Un petit conte pour la route 
Le choix d'Amalia Ce que père fait est bien fait ( suite )
…
L'échange fait, ils entrèrent à l'auberge. Là notre homme mit son sac
près du four qui était brûlant. L'hôtesse n'y prit pas garde. Dans la
salle il y avait beaucoup de gens : des maquignons, des marchands de
bœufs, pas mal de gens de la campagne, quelques ouvriers qui jouaient
entre eux dans un coin et enfin à un bout de la table, deux Anglais
moitié touristes, moitié marchands, et qui étaient venus à la ville
pour voir si quelque occasion ne se présenterait pas de trouver une
bonne affaire. N'ayant rien rencontré, ils étaient attablés et
regardaient avec indifférence le reste de la salle. On sait que les
Anglais sont presque toujours si riches que leurs poches sont bondées
d'or. De plus ils aiment à parier, à propos de n'importe quoi, rien que
pour se créer une émotion passagère qui les change un instant de leur
froideur continuelle.
Or, voici ce qui arriva :
- Psiii, psiii !
entendirent-ils près du four.
- Qu'est-ce ? demandèrent-ils. Le paysan
leur conta l'histoire du cheval échangé contre une vache et ainsi de
suite jusqu'aux pommes.
- Tu va être battu à ton retour, dirent les
Anglais. Tu peux t'y attendre.
- Battu ? Non, non ! J'aurai un baiser
et l'on me dira : " Ce que le père fait est toujours bien fait. "
-
Nous parierions bien un boisseau d'or que tu te trompes ; cent livres,
si tu veux. - Un boisseau me suffit, dit le paysan. Mais moi, je ne
puis parier qu'un boisseau de pommes, et je l'emplirai jusqu'au bord.
-
Allons, topons-là ! cent livres contre un boisseau de pommes. Et le
pari fut fait. La carriole de l'aubergiste fut commandée, et tous les
trois y montèrent avec le sac de pommes. Les voici arrivés.
- Bonsoir,
la mère ! - Dieu te garde, mon vieux !
- L'échange est fait. - Ah ! tu
t'y entends, dit la paysanne pendant que son mari l'embrassait.
- Oui,
j'ai troqué notre cheval contre une vache.
- Dieu soit loué ! dit la
mère. Je pourrai désormais faire des laitages, du beurre, du fromage.
Excellent échange !
- Oui, mais j'ai ensuite échangé la vache contre
une brebis.
- C'est encore mieux. Nous avons juste assez de nourriture
pour une brebis. Nous aurons du lait, du fromage, des bas de laine et
des gilets. Une vache ne donne pas de laine. Comme tu penses à tout !
-
Ensuite j'ai troqué le mouton contre une oie.
- Est-ce vrai ? Alors,
nous pourrons manger de l'oie rôtie à Noël ! Tu penses à tout ce qui
peut me faire plaisir, mon bon vieux.
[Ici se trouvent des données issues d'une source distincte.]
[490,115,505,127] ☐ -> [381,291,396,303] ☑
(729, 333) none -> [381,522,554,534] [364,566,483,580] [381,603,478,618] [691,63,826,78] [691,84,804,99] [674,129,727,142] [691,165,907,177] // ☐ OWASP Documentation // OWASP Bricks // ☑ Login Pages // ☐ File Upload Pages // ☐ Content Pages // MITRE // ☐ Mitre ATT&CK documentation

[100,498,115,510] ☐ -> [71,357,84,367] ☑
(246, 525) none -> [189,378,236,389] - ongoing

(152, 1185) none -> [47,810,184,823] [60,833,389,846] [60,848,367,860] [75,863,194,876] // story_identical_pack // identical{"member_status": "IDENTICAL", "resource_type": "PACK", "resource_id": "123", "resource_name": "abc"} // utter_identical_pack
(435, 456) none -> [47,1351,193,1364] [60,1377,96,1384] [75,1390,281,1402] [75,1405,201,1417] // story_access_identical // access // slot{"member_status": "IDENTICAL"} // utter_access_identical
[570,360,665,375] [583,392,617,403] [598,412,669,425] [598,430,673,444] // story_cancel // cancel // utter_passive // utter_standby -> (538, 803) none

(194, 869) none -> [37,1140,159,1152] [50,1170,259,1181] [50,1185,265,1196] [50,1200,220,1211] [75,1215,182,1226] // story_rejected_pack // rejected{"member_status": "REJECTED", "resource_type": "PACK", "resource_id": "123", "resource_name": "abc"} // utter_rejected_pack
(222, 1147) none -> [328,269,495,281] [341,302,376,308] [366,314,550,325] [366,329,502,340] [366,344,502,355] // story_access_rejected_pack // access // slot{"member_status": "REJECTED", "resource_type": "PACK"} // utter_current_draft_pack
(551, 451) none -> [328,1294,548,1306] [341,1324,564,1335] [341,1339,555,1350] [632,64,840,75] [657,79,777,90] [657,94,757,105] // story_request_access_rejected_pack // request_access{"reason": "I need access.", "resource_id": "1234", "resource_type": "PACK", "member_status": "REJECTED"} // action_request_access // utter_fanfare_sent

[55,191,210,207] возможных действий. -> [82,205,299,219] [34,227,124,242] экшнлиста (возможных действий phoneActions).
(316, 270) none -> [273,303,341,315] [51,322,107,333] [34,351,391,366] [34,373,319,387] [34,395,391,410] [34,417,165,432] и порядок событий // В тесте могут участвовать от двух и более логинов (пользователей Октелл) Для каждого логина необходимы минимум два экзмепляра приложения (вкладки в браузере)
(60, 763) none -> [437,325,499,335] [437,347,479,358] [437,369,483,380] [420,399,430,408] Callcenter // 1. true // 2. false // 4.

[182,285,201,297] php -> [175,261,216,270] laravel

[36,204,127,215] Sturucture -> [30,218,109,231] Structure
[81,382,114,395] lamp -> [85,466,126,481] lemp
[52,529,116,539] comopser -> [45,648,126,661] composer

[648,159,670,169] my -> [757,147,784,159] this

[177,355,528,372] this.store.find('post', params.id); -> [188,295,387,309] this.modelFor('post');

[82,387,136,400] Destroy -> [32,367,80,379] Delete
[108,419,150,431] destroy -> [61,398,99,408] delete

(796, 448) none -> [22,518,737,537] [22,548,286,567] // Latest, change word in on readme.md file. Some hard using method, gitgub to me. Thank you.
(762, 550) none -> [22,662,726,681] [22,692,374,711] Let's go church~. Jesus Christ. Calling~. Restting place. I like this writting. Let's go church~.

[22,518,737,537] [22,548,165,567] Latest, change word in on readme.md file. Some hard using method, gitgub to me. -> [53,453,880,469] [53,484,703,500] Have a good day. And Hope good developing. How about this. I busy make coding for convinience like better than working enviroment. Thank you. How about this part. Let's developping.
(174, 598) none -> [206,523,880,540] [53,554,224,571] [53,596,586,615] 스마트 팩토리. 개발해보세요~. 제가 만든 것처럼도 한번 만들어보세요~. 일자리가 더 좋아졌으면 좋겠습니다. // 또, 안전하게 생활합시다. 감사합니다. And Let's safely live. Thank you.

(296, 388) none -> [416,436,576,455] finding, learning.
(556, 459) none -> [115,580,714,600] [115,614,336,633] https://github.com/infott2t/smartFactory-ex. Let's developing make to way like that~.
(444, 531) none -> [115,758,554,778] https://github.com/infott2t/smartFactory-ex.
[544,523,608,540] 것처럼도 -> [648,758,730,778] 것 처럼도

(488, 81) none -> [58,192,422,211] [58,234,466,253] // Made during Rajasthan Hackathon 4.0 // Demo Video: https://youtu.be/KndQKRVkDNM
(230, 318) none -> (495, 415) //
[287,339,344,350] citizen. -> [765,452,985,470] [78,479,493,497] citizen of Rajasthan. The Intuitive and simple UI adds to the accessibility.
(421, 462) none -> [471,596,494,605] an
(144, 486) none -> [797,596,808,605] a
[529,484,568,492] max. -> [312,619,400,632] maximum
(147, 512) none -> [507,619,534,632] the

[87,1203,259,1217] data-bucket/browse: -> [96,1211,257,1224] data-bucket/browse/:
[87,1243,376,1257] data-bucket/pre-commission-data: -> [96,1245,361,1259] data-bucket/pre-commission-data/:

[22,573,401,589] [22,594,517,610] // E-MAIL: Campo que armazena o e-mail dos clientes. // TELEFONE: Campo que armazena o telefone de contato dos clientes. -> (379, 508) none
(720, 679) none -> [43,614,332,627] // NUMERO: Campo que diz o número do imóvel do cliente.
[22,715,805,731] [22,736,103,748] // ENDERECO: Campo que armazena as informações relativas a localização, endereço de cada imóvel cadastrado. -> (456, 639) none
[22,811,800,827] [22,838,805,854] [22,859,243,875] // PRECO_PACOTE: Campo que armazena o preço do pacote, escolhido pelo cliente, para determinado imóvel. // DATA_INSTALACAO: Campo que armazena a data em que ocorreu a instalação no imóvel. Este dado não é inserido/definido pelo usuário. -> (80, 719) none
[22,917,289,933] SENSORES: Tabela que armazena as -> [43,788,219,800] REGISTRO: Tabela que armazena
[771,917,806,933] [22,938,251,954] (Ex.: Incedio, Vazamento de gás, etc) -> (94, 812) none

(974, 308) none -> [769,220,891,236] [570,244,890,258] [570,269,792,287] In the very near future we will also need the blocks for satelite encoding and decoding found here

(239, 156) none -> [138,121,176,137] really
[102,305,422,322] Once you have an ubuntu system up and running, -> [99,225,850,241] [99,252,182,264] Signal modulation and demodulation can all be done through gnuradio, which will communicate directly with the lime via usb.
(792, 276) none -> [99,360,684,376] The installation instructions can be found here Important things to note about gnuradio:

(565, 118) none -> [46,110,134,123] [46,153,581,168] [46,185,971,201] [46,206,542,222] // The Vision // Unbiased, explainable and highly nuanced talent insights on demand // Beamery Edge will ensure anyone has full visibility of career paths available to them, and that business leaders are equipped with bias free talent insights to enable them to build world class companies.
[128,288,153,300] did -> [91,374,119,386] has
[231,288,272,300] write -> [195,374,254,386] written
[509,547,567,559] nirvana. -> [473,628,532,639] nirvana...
C'est bien à toi. Nous pourrons
attacher notre oie dehors avec une ficelle pour qu'elle ait le temps
d'engraisser.
- Oui, mais j'ai troqué mon oie contre une poule.
- Une
poule ! Oh ! la bonne affaire. Elle nous donnera des œufs. Nous les
ferons couver et nous aurons des poussins. J'ai toujours rêvé d'en
avoir. - Oui, oui, mais j'ai échangé la poule contre un sac de pommes
pourries.
- Cette fois, il faut que je t'embrasse, dit la paysanne
ravie. Je te remercie, mon cher homme. Et il faut que je te raconte
tout de suite quelque chose. Après que tu as été parti ce matin, je me
suis demandé ce que je pourrais te faire de bon pour ton retour. Des
œufs au jambon, naturellement. J'avais des œufs mais il fallait bien
aussi de la civette. J'allais donc chez le maître d'école en face. Je
savais qu'il en avait. Mais sa femme est très riche, sans en avoir
l'air. Je lui demandai de me prêter un peu de civette. " Prêter, me
dit-elle. Il n'y a rien dans notre jardin, pas même une pomme pourrie !
" Maintenant, c'est moi qui pourrais lui en prêter, et tout un sac,
même. Tu penses si j'en suis contente, mon petit père !
- Bravo !
dirent les deux anglais à la fois. La dégringolade ne lui a pas enlevé
sa gaieté. Cela vaut bien l'argent.
Ils comptèrent au paysan l'or sur
la table.
Le père et la mère eurent de quoi vivre tranquilles et
heureux jusqu’à la fin de leurs jours.
Mais ce que le conte ne dit pas,
c’est que leur plus grand trésor était l’amour qu’ils partageaient.